Klout is Out

klout-score-graphicIn 2012, Matt Thomson, former Vice President of Platform and Business Development at Klout, boldly predicted that users with higher Klout scores would be entitled to better customer service, including the ability “to board planes earlier, get free access to VIP airport lounges and stay in better hotel rooms”. Matt believed that users with higher scores would carry greater “influence” in the social media world, as their experiences would be highly documented, viewed by a larger audience and hold greater sway on their followers’ behaviours and buying patterns than people with a lower score.

Fast forward a few years and we can see how these ambitious claims have fallen short, as the reputation and subjective nature of Klout scores have been criticized since that launch of the website in 2008. In theory, a system that measures social media users’ influence by aggregating their performance on several social media network sounds like a very powerful and useful tool; however, after closely watching the decline of user interest in Klout, we can see that this scoring system falls flat in a few areas. Here’s why…

Not Reputable

The average Klout score is between 20-40; however, spam accounts seem to be amassing alarmingly high scores. Martin Beck of Marketing Land shared, “The robots also managed to start gaining clout on Klout, with 20{37abcf34a54b93343e5398ae04805616021ee806af480764212b11c4286aaf7a} having a Klout score above 35 (on the social influence rater’s 0 to 100 scale). The bot with the highest Klout rating hit 42”. How is it that these spambots, the scourge of the social media universe, could exert more influence than respected users?

Even though Klout scores received a lot of buzz when emerging on the market, most of today’s marketing and communications professionals are still unsure of the value of these scores and how to use them for any meaningful purpose. Klout’s questionable value has led industry professionals to lose interest in this metric, which seems neither accurate or useful.


One common criticism of the ranking system is that users’ scores are very subjective and unexplainable.
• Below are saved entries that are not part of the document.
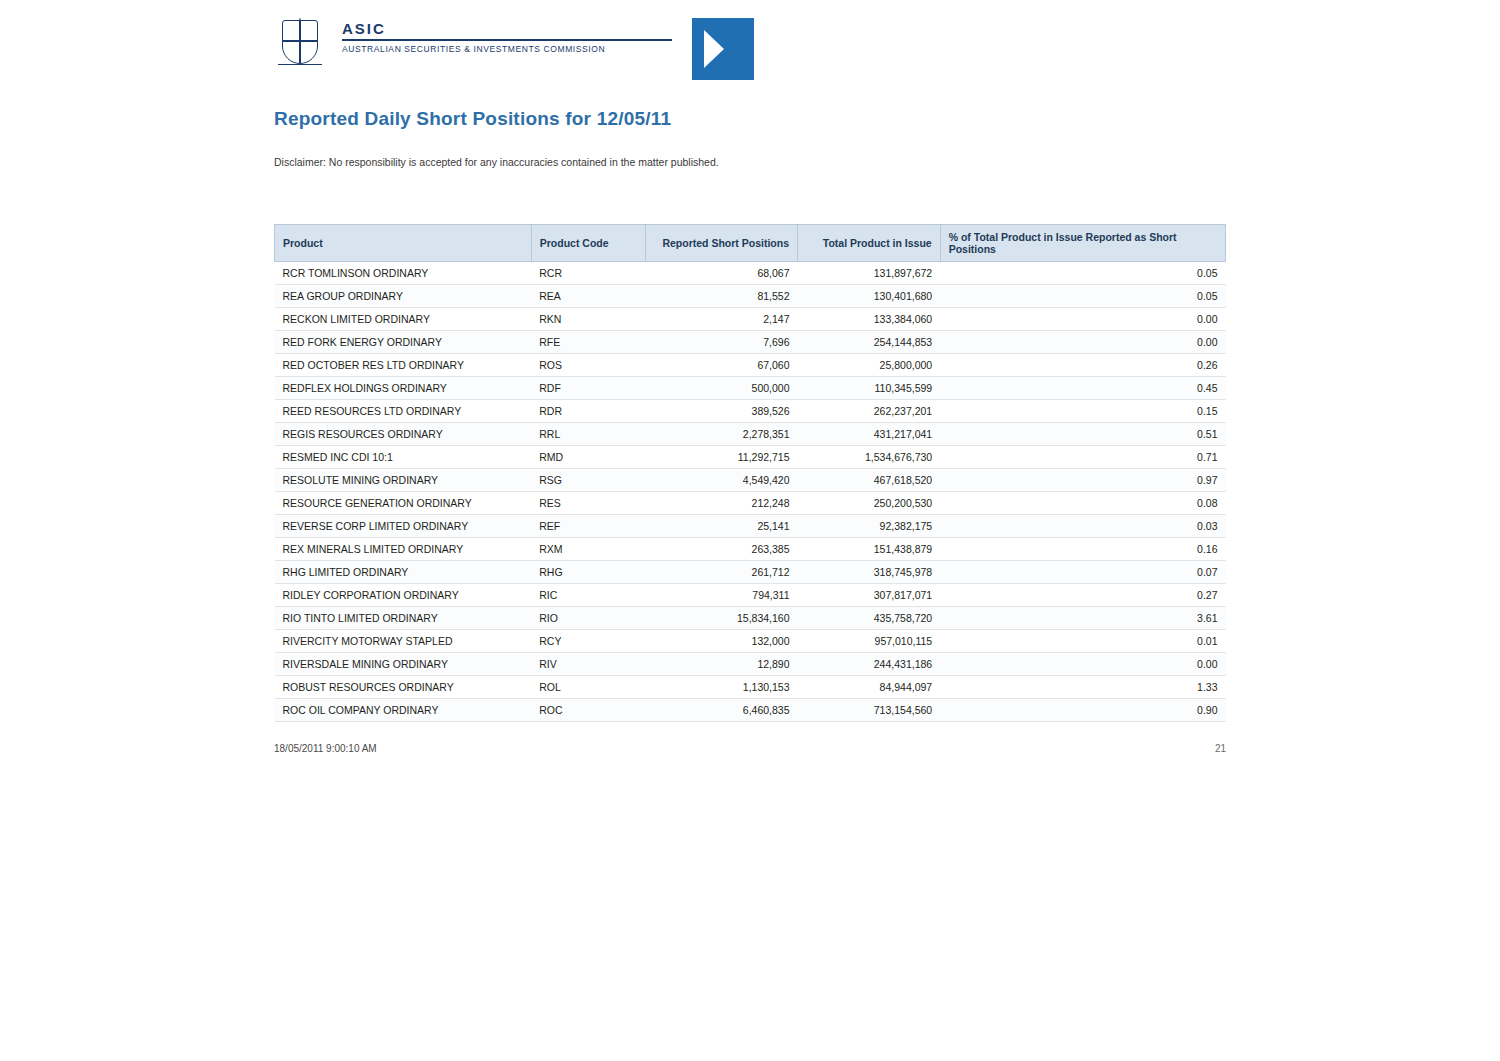★
ASIC
Australian Securities & Investments Commission
Reported Daily Short Positions for 12/05/11
Disclaimer: No responsibility is accepted for any inaccuracies contained in the matter published.
| Product | Product Code | Reported Short Positions | Total Product in Issue | % of Total Product in Issue Reported as Short Positions |
| --- | --- | --- | --- | --- |
| RCR TOMLINSON ORDINARY | RCR | 68,067 | 131,897,672 | 0.05 |
| REA GROUP ORDINARY | REA | 81,552 | 130,401,680 | 0.05 |
| RECKON LIMITED ORDINARY | RKN | 2,147 | 133,384,060 | 0.00 |
| RED FORK ENERGY ORDINARY | RFE | 7,696 | 254,144,853 | 0.00 |
| RED OCTOBER RES LTD ORDINARY | ROS | 67,060 | 25,800,000 | 0.26 |
| REDFLEX HOLDINGS ORDINARY | RDF | 500,000 | 110,345,599 | 0.45 |
| REED RESOURCES LTD ORDINARY | RDR | 389,526 | 262,237,201 | 0.15 |
| REGIS RESOURCES ORDINARY | RRL | 2,278,351 | 431,217,041 | 0.51 |
| RESMED INC CDI 10:1 | RMD | 11,292,715 | 1,534,676,730 | 0.71 |
| RESOLUTE MINING ORDINARY | RSG | 4,549,420 | 467,618,520 | 0.97 |
| RESOURCE GENERATION ORDINARY | RES | 212,248 | 250,200,530 | 0.08 |
| REVERSE CORP LIMITED ORDINARY | REF | 25,141 | 92,382,175 | 0.03 |
| REX MINERALS LIMITED ORDINARY | RXM | 263,385 | 151,438,879 | 0.16 |
| RHG LIMITED ORDINARY | RHG | 261,712 | 318,745,978 | 0.07 |
| RIDLEY CORPORATION ORDINARY | RIC | 794,311 | 307,817,071 | 0.27 |
| RIO TINTO LIMITED ORDINARY | RIO | 15,834,160 | 435,758,720 | 3.61 |
| RIVERCITY MOTORWAY STAPLED | RCY | 132,000 | 957,010,115 | 0.01 |
| RIVERSDALE MINING ORDINARY | RIV | 12,890 | 244,431,186 | 0.00 |
| ROBUST RESOURCES ORDINARY | ROL | 1,130,153 | 84,944,097 | 1.33 |
| ROC OIL COMPANY ORDINARY | ROC | 6,460,835 | 713,154,560 | 0.90 |
18/05/2011 9:00:10 AM
21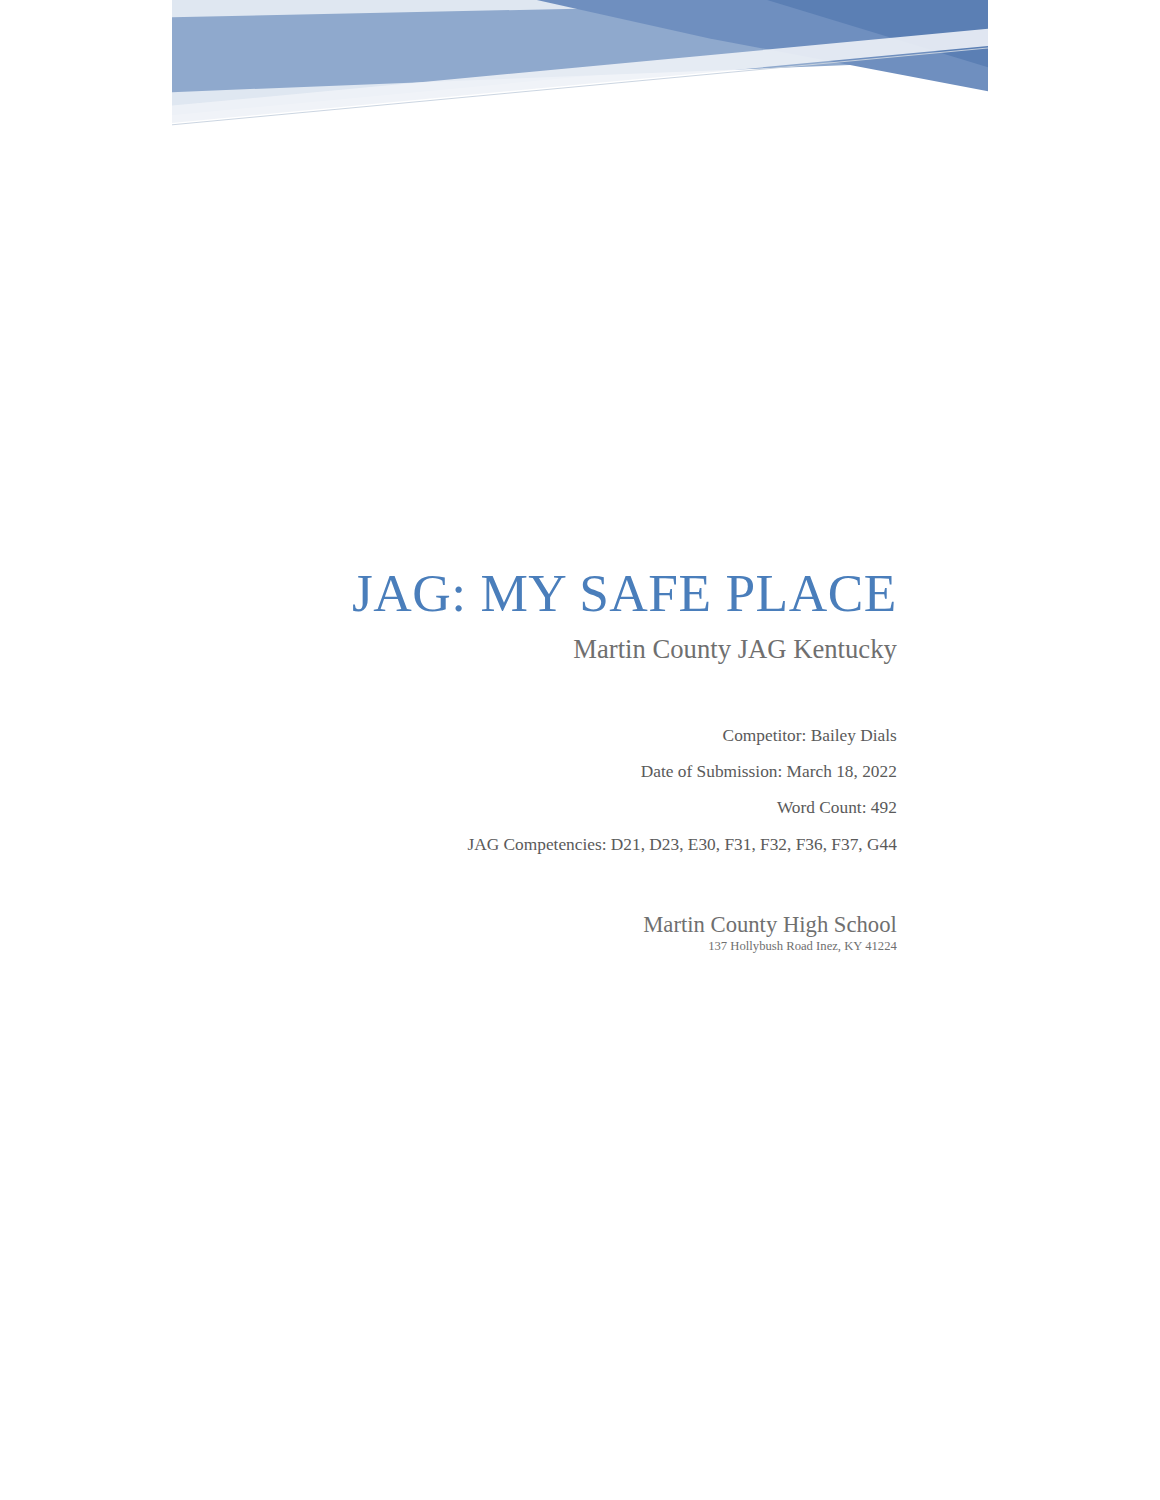JAG: My Safe Place
Martin County JAG Kentucky
Competitor: Bailey Dials
Date of Submission: March 18, 2022
Word Count: 492
JAG Competencies: D21, D23, E30, F31, F32, F36, F37, G44
Martin County High School
137 Hollybush Road Inez, KY 41224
In 2015, it was noted that at one time Justin Bieber had more Klout than Barack Obama. This raised quite a few eyebrows, since Bieber and Obama were targeting completely different demographics and yet, were ranked using the same algorithm; essentially a fruitless attempt to “mix apples and oranges”. Klout “corrected” its algorithm to increase Obama’s ranking, which only served to lessen Klout’s credibility. After all, how could industry professionals maintain confidence in scores based on unknown factors which could be “adjusted” to suit the company’s interests? Without explaining how scores are determined, industry professionals needed to accept Klout based on faith alone—and faith doesn’t cut it in a world ruled by metrics.

Can’t Keep Up

Every day we are presented with exciting new social media tools, while the interest in other previously loved sites decreases. Unfortunately, Klout hasn’t been able to keep up with emerging social media apps, including Snapchat and Vine, and doesn’t account for decreases in user influence due to the decline of certain channels. By ignoring changes in the social media universe, Klout is currently incapable of approximating the actual influence users exert in the digital world of today.
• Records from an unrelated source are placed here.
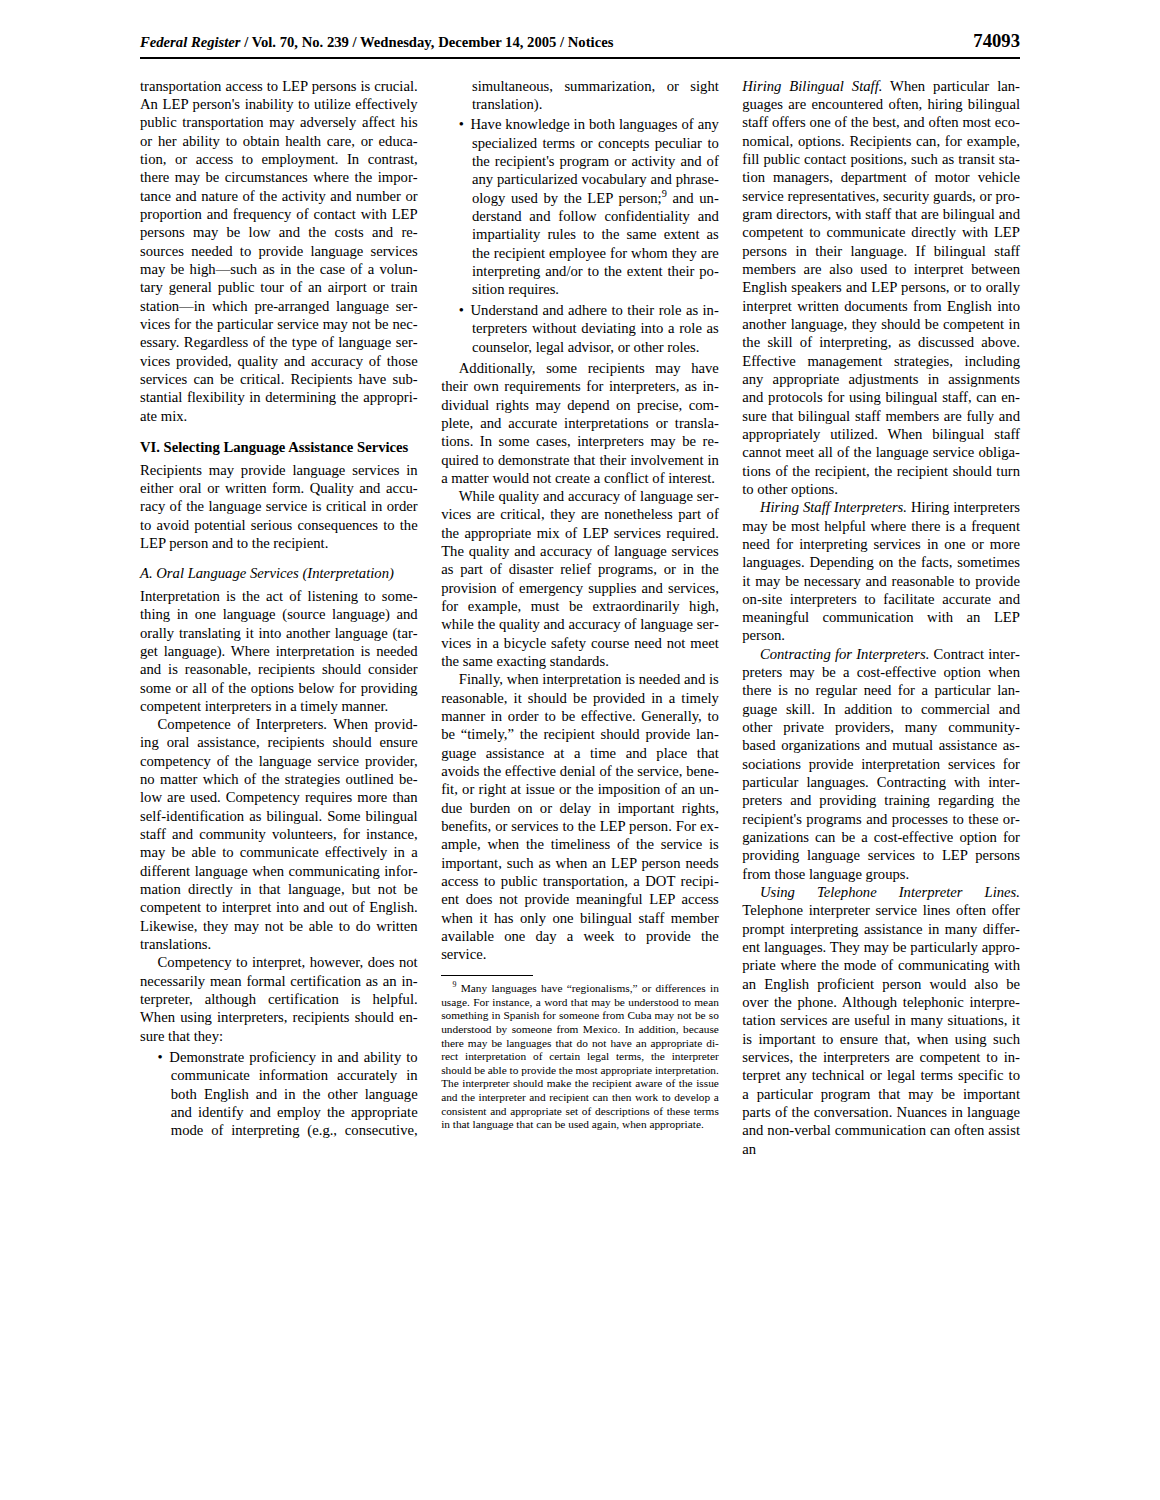Federal Register / Vol. 70, No. 239 / Wednesday, December 14, 2005 / Notices
74093
transportation access to LEP persons is crucial. An LEP person's inability to utilize effectively public transportation may adversely affect his or her ability to obtain health care, or education, or access to employment. In contrast, there may be circumstances where the importance and nature of the activity and number or proportion and frequency of contact with LEP persons may be low and the costs and resources needed to provide language services may be high—such as in the case of a voluntary general public tour of an airport or train station—in which pre-arranged language services for the particular service may not be necessary. Regardless of the type of language services provided, quality and accuracy of those services can be critical. Recipients have substantial flexibility in determining the appropriate mix.
VI. Selecting Language Assistance Services
Recipients may provide language services in either oral or written form. Quality and accuracy of the language service is critical in order to avoid potential serious consequences to the LEP person and to the recipient.
A. Oral Language Services (Interpretation)
Interpretation is the act of listening to something in one language (source language) and orally translating it into another language (target language). Where interpretation is needed and is reasonable, recipients should consider some or all of the options below for providing competent interpreters in a timely manner.
Competence of Interpreters. When providing oral assistance, recipients should ensure competency of the language service provider, no matter which of the strategies outlined below are used. Competency requires more than self-identification as bilingual. Some bilingual staff and community volunteers, for instance, may be able to communicate effectively in a different language when communicating information directly in that language, but not be competent to interpret into and out of English. Likewise, they may not be able to do written translations.
Competency to interpret, however, does not necessarily mean formal certification as an interpreter, although certification is helpful. When using interpreters, recipients should ensure that they:
Demonstrate proficiency in and ability to communicate information accurately in both English and in the other language and identify and employ the appropriate mode of interpreting (e.g., consecutive, simultaneous, summarization, or sight translation).
Have knowledge in both languages of any specialized terms or concepts peculiar to the recipient's program or activity and of any particularized vocabulary and phraseology used by the LEP person;9 and understand and follow confidentiality and impartiality rules to the same extent as the recipient employee for whom they are interpreting and/or to the extent their position requires.
Understand and adhere to their role as interpreters without deviating into a role as counselor, legal advisor, or other roles.
Additionally, some recipients may have their own requirements for interpreters, as individual rights may depend on precise, complete, and accurate interpretations or translations. In some cases, interpreters may be required to demonstrate that their involvement in a matter would not create a conflict of interest.
While quality and accuracy of language services are critical, they are nonetheless part of the appropriate mix of LEP services required. The quality and accuracy of language services as part of disaster relief programs, or in the provision of emergency supplies and services, for example, must be extraordinarily high, while the quality and accuracy of language services in a bicycle safety course need not meet the same exacting standards.
Finally, when interpretation is needed and is reasonable, it should be provided in a timely manner in order to be effective. Generally, to be “timely,” the recipient should provide language assistance at a time and place that avoids the effective denial of the service, benefit, or right at issue or the imposition of an undue burden on or delay in important rights, benefits, or services to the LEP person. For example, when the timeliness of the service is important, such as when an LEP person needs access to public transportation, a DOT recipient does not provide meaningful LEP access when it has only one bilingual staff member available one day a week to provide the service.
9 Many languages have “regionalisms,” or differences in usage. For instance, a word that may be understood to mean something in Spanish for someone from Cuba may not be so understood by someone from Mexico. In addition, because there may be languages that do not have an appropriate direct interpretation of certain legal terms, the interpreter should be able to provide the most appropriate interpretation. The interpreter should make the recipient aware of the issue and the interpreter and recipient can then work to develop a consistent and appropriate set of descriptions of these terms in that language that can be used again, when appropriate.
Hiring Bilingual Staff. When particular languages are encountered often, hiring bilingual staff offers one of the best, and often most economical, options. Recipients can, for example, fill public contact positions, such as transit station managers, department of motor vehicle service representatives, security guards, or program directors, with staff that are bilingual and competent to communicate directly with LEP persons in their language. If bilingual staff members are also used to interpret between English speakers and LEP persons, or to orally interpret written documents from English into another language, they should be competent in the skill of interpreting, as discussed above. Effective management strategies, including any appropriate adjustments in assignments and protocols for using bilingual staff, can ensure that bilingual staff members are fully and appropriately utilized. When bilingual staff cannot meet all of the language service obligations of the recipient, the recipient should turn to other options.
Hiring Staff Interpreters. Hiring interpreters may be most helpful where there is a frequent need for interpreting services in one or more languages. Depending on the facts, sometimes it may be necessary and reasonable to provide on-site interpreters to facilitate accurate and meaningful communication with an LEP person.
Contracting for Interpreters. Contract interpreters may be a cost-effective option when there is no regular need for a particular language skill. In addition to commercial and other private providers, many community-based organizations and mutual assistance associations provide interpretation services for particular languages. Contracting with interpreters and providing training regarding the recipient's programs and processes to these organizations can be a cost-effective option for providing language services to LEP persons from those language groups.
Using Telephone Interpreter Lines. Telephone interpreter service lines often offer prompt interpreting assistance in many different languages. They may be particularly appropriate where the mode of communicating with an English proficient person would also be over the phone. Although telephonic interpretation services are useful in many situations, it is important to ensure that, when using such services, the interpreters are competent to interpret any technical or legal terms specific to a particular program that may be important parts of the conversation. Nuances in language and non-verbal communication can often assist an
ITC Responds to the Decline of Klout

Originally, with the rise of interest around Klout scores, ITC provided Klout as an extra metric for agents using the platform to help determine the reach of the Twitter posts. After consulting with organizations using social media on the ITC platform, we have found Klout to be of limited value for our clients, who either gauge response priority based on number of followers or simply value each interaction equally, regardless of how much influence a customer may hold. In response to the decline of Klout, ITC has decided to remove the Klout score from the agent dashboard.